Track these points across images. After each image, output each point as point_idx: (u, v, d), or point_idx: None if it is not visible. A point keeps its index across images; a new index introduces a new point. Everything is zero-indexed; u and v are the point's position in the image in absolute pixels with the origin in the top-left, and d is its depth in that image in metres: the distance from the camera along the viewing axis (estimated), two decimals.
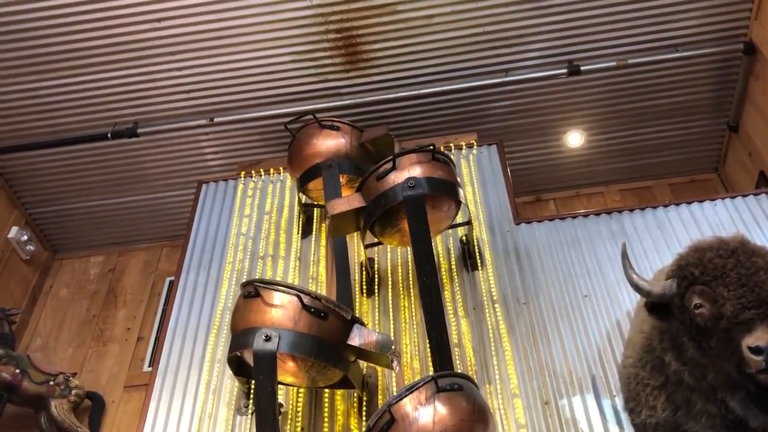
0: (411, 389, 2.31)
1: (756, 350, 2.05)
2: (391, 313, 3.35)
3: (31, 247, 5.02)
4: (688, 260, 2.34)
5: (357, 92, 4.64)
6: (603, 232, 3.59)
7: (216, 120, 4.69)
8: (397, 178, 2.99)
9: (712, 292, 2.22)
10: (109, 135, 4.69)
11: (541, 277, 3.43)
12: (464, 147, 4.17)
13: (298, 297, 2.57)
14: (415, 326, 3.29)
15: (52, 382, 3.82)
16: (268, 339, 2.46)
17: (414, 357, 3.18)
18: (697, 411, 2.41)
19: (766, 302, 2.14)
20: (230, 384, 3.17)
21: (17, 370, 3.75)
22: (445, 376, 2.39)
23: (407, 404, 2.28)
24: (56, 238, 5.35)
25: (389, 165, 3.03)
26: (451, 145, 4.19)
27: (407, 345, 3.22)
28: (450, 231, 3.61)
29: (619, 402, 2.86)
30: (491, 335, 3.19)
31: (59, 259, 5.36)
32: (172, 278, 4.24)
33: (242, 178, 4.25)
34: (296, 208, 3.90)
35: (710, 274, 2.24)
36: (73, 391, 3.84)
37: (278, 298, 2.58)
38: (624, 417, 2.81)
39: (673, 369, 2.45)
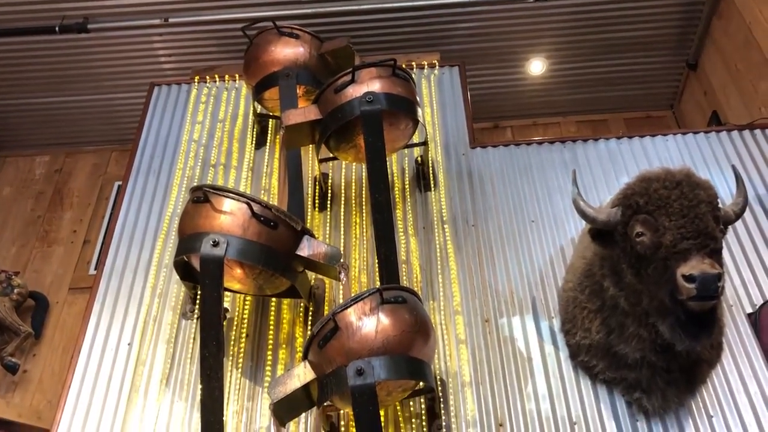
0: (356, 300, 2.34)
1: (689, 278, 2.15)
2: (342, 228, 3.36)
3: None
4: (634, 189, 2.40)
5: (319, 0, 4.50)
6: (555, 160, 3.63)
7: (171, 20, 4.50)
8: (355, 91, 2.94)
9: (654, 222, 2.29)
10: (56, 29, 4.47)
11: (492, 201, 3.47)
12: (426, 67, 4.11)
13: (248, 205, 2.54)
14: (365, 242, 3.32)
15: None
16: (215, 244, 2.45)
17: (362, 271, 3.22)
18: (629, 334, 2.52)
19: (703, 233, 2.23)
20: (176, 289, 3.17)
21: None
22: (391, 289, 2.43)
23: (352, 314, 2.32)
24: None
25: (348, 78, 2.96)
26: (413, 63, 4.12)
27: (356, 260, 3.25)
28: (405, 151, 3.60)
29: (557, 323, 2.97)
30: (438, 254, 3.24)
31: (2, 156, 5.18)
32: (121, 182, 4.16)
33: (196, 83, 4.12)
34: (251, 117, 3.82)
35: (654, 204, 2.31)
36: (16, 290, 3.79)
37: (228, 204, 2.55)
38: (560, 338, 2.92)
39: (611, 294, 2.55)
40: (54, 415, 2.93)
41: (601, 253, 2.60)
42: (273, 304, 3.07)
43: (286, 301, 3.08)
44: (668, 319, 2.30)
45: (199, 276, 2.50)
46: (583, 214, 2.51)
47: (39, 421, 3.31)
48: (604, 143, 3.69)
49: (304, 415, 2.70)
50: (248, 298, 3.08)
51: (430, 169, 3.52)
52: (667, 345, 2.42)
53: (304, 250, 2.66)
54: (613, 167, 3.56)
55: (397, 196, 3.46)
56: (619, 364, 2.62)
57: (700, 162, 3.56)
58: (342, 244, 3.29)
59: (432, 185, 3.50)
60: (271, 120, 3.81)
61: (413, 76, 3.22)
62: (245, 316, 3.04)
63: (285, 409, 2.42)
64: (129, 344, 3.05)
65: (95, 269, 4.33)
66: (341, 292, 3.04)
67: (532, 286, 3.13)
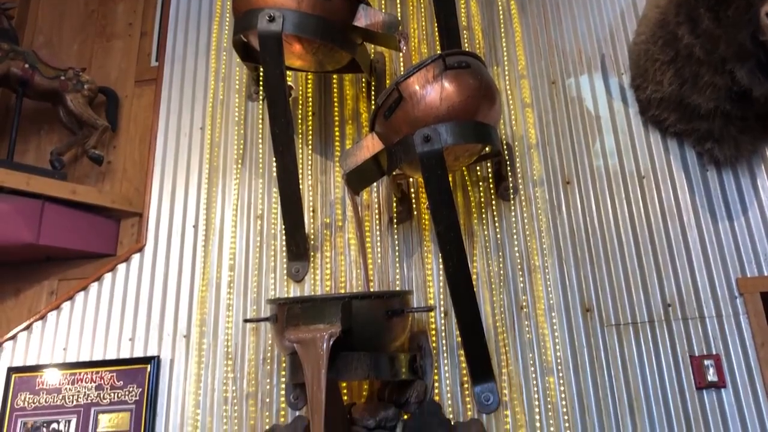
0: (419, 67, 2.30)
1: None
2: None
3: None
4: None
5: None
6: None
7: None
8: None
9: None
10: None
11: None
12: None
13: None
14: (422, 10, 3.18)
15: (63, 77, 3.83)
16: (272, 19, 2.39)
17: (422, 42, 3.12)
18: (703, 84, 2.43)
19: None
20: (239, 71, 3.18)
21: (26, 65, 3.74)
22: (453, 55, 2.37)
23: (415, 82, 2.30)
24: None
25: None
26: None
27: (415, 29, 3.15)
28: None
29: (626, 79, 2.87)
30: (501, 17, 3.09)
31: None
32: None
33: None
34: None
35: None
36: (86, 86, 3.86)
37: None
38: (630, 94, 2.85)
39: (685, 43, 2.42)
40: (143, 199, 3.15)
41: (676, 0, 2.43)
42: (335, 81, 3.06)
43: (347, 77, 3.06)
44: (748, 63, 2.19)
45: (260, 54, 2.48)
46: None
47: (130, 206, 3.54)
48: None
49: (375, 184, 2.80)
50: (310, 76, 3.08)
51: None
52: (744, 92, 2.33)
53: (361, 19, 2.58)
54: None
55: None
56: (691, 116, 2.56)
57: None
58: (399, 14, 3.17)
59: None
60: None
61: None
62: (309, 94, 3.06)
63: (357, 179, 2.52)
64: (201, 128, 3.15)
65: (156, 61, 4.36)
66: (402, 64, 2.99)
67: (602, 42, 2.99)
--
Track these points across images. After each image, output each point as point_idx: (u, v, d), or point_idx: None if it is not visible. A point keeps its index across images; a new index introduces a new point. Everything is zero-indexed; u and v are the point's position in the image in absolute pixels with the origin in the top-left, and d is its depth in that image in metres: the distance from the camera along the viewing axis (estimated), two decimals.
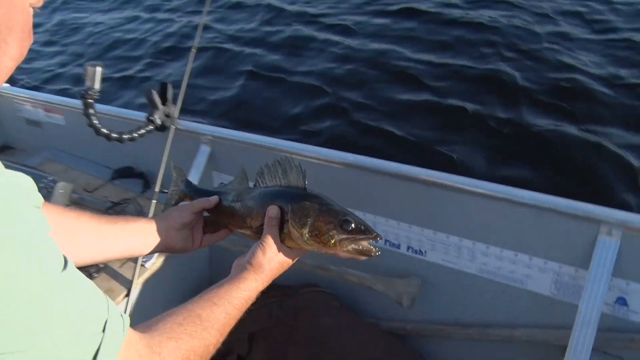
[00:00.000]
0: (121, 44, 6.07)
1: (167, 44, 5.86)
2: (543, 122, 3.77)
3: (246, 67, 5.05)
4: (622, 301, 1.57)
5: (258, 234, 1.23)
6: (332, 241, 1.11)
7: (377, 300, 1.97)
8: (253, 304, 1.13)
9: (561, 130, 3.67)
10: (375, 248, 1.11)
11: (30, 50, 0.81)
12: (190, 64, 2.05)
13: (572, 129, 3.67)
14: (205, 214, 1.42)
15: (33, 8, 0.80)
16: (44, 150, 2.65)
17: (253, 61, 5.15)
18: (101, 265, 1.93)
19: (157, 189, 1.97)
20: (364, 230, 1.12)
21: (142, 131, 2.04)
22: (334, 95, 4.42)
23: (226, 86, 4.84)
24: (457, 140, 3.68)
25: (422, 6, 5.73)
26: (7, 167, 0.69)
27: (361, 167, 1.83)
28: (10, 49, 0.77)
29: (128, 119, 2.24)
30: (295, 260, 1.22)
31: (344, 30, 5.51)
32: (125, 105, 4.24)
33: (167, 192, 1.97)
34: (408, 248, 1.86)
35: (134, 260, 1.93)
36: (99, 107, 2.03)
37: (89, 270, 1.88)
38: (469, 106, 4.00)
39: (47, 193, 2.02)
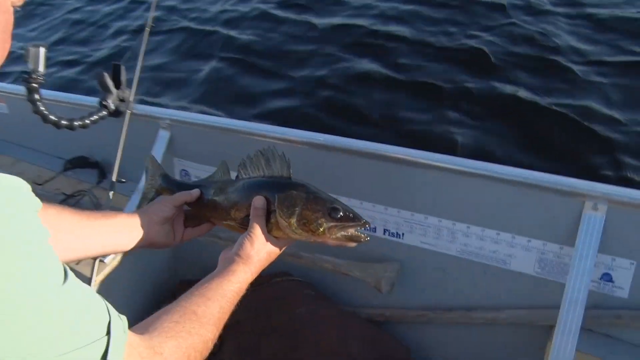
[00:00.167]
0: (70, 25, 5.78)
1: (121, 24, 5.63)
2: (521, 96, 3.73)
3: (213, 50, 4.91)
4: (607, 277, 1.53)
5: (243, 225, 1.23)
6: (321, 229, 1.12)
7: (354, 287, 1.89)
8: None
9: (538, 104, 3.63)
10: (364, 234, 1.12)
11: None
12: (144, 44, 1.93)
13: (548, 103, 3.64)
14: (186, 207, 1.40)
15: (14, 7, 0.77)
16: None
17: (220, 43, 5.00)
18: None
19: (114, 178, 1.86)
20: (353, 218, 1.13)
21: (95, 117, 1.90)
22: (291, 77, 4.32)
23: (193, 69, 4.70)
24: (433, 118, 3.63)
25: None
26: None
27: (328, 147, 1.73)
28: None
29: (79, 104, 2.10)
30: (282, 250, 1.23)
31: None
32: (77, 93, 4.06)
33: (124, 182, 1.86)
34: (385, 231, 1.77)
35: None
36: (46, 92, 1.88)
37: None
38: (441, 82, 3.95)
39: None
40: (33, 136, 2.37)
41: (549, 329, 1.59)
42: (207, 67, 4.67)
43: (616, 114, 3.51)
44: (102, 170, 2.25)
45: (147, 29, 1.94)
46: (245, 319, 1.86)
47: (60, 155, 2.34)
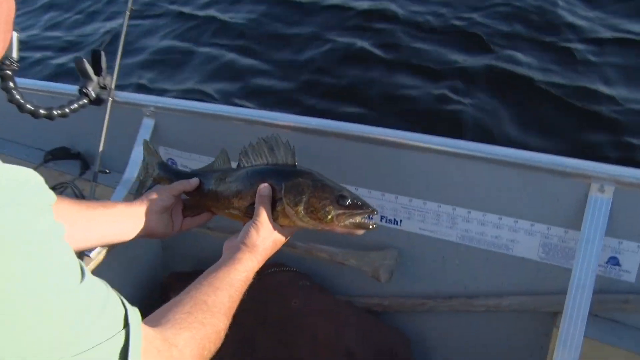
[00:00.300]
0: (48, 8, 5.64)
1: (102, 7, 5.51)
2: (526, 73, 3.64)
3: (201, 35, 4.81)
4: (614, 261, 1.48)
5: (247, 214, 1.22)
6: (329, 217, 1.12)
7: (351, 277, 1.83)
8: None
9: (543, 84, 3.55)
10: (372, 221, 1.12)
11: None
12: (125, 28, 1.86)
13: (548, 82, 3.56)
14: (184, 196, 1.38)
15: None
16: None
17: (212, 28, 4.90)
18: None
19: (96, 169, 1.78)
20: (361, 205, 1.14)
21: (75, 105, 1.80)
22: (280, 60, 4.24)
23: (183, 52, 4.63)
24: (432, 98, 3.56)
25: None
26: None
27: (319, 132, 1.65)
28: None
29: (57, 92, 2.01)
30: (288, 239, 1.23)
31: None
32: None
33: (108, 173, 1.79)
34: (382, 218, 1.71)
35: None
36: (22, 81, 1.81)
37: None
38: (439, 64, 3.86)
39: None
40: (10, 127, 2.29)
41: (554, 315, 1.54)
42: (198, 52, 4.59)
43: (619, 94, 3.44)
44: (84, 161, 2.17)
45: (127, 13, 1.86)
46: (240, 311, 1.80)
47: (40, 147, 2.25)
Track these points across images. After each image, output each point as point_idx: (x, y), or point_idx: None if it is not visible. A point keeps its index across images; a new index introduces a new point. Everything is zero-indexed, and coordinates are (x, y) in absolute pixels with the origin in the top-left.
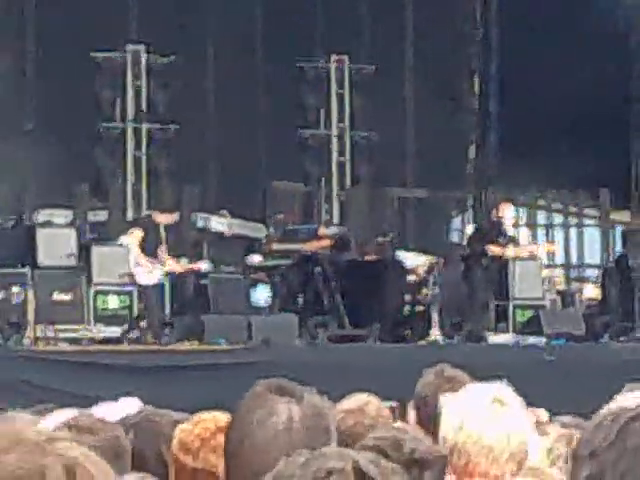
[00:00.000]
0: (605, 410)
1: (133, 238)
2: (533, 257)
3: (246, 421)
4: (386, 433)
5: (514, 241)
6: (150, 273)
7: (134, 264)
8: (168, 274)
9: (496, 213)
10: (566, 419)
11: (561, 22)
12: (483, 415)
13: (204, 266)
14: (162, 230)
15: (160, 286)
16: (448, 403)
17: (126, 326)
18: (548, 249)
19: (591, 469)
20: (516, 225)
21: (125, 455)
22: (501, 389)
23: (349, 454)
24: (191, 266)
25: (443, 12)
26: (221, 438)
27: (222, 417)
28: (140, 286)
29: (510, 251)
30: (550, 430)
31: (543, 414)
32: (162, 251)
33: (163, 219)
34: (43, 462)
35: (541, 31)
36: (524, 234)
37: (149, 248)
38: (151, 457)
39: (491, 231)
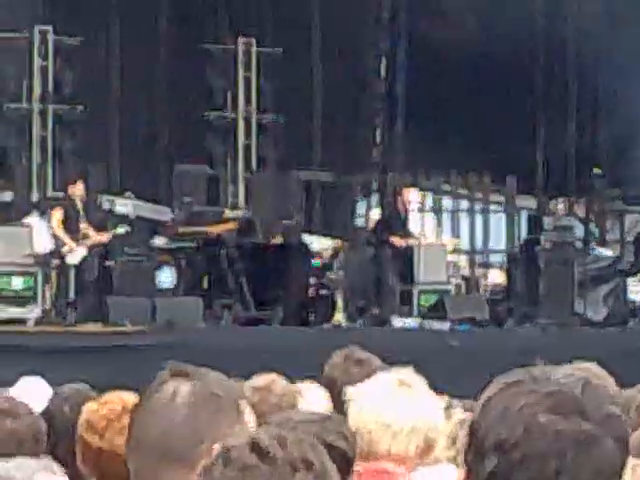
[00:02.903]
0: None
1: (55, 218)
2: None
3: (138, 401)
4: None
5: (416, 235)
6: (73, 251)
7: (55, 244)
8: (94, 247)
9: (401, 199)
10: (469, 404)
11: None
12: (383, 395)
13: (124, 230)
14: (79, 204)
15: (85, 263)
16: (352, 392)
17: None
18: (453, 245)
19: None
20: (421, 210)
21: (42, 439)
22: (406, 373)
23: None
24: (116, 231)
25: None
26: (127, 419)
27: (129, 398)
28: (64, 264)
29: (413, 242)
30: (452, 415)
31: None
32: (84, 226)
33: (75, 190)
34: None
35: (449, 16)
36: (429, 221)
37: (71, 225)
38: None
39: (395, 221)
==
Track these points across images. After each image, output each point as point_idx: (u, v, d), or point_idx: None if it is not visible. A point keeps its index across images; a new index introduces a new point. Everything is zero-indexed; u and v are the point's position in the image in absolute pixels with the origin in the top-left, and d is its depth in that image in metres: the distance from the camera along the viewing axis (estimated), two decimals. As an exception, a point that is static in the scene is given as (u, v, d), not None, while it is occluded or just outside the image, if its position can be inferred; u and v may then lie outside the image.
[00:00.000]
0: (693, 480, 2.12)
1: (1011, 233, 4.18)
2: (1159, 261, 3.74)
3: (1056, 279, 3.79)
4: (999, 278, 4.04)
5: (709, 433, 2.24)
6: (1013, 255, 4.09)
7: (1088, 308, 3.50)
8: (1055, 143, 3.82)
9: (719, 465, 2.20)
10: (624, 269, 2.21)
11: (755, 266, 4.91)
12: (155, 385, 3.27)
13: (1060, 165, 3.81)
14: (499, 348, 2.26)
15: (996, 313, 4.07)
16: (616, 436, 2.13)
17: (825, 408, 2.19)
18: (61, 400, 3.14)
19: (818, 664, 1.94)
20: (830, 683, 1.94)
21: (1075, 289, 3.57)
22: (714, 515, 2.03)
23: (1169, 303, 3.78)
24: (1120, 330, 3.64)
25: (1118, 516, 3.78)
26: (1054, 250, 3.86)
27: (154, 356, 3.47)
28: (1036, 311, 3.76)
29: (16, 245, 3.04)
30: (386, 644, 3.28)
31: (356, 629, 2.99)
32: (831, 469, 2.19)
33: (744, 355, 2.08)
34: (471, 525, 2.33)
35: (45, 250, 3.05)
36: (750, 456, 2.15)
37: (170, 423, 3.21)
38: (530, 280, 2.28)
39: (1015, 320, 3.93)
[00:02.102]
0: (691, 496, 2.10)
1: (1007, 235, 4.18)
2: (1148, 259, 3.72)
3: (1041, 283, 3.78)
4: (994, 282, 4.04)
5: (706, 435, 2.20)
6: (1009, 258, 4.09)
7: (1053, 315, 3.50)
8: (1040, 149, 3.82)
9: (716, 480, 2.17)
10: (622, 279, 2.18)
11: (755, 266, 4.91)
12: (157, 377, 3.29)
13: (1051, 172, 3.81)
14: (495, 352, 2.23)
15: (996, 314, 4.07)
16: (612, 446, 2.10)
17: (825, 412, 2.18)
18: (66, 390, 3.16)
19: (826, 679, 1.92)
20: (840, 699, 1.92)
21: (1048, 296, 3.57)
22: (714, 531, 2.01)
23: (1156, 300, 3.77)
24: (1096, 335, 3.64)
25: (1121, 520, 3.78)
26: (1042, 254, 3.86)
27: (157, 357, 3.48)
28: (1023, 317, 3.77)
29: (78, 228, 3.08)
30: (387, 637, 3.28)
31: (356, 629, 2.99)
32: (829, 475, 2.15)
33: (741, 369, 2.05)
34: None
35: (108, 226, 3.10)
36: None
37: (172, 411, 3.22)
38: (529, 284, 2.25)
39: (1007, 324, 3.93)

- **Assignment**: Starting with the line above that holds "21: (17, 370, 3.75)", restate each line word for word up to and including the line that holds "54: (613, 167, 3.56)". Drop the pictures.

- **Problem solution**:
21: (17, 370, 3.75)
22: (445, 376, 2.39)
23: (407, 404, 2.28)
24: (56, 238, 5.35)
25: (389, 165, 3.03)
26: (451, 145, 4.19)
27: (407, 345, 3.22)
28: (450, 231, 3.61)
29: (619, 402, 2.86)
30: (491, 335, 3.19)
31: (59, 259, 5.36)
32: (172, 278, 4.24)
33: (242, 178, 4.25)
34: (296, 208, 3.90)
35: (710, 274, 2.24)
36: (73, 391, 3.84)
37: (278, 298, 2.58)
38: (624, 417, 2.81)
39: (673, 369, 2.45)
0: (356, 300, 2.34)
1: (689, 278, 2.15)
2: (342, 228, 3.36)
3: None
4: (634, 189, 2.40)
5: (319, 0, 4.50)
6: (555, 160, 3.63)
7: (171, 20, 4.50)
8: (355, 91, 2.94)
9: (654, 222, 2.29)
10: (56, 29, 4.47)
11: (492, 201, 3.47)
12: (426, 67, 4.11)
13: (248, 205, 2.54)
14: (365, 242, 3.32)
15: None
16: (215, 244, 2.45)
17: (362, 271, 3.22)
18: (629, 334, 2.52)
19: (703, 233, 2.23)
20: (176, 289, 3.17)
21: None
22: (391, 289, 2.43)
23: (352, 314, 2.32)
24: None
25: (348, 78, 2.96)
26: (413, 63, 4.12)
27: (356, 260, 3.25)
28: (405, 151, 3.60)
29: (557, 323, 2.97)
30: (438, 254, 3.24)
31: (2, 156, 5.18)
32: (121, 182, 4.16)
33: (196, 83, 4.12)
34: (251, 117, 3.82)
35: (654, 204, 2.31)
36: (16, 290, 3.79)
37: (228, 204, 2.55)
38: (560, 338, 2.92)
39: (611, 294, 2.55)
40: (54, 415, 2.93)
41: (601, 253, 2.60)
42: (273, 304, 3.07)
43: (286, 301, 3.08)
44: (668, 319, 2.30)
45: (199, 276, 2.50)
46: (583, 214, 2.51)
47: (39, 421, 3.31)
48: (604, 143, 3.69)
49: (304, 415, 2.70)
50: (248, 298, 3.08)
51: (430, 169, 3.52)
52: (667, 345, 2.42)
53: (304, 250, 2.66)
54: (613, 167, 3.56)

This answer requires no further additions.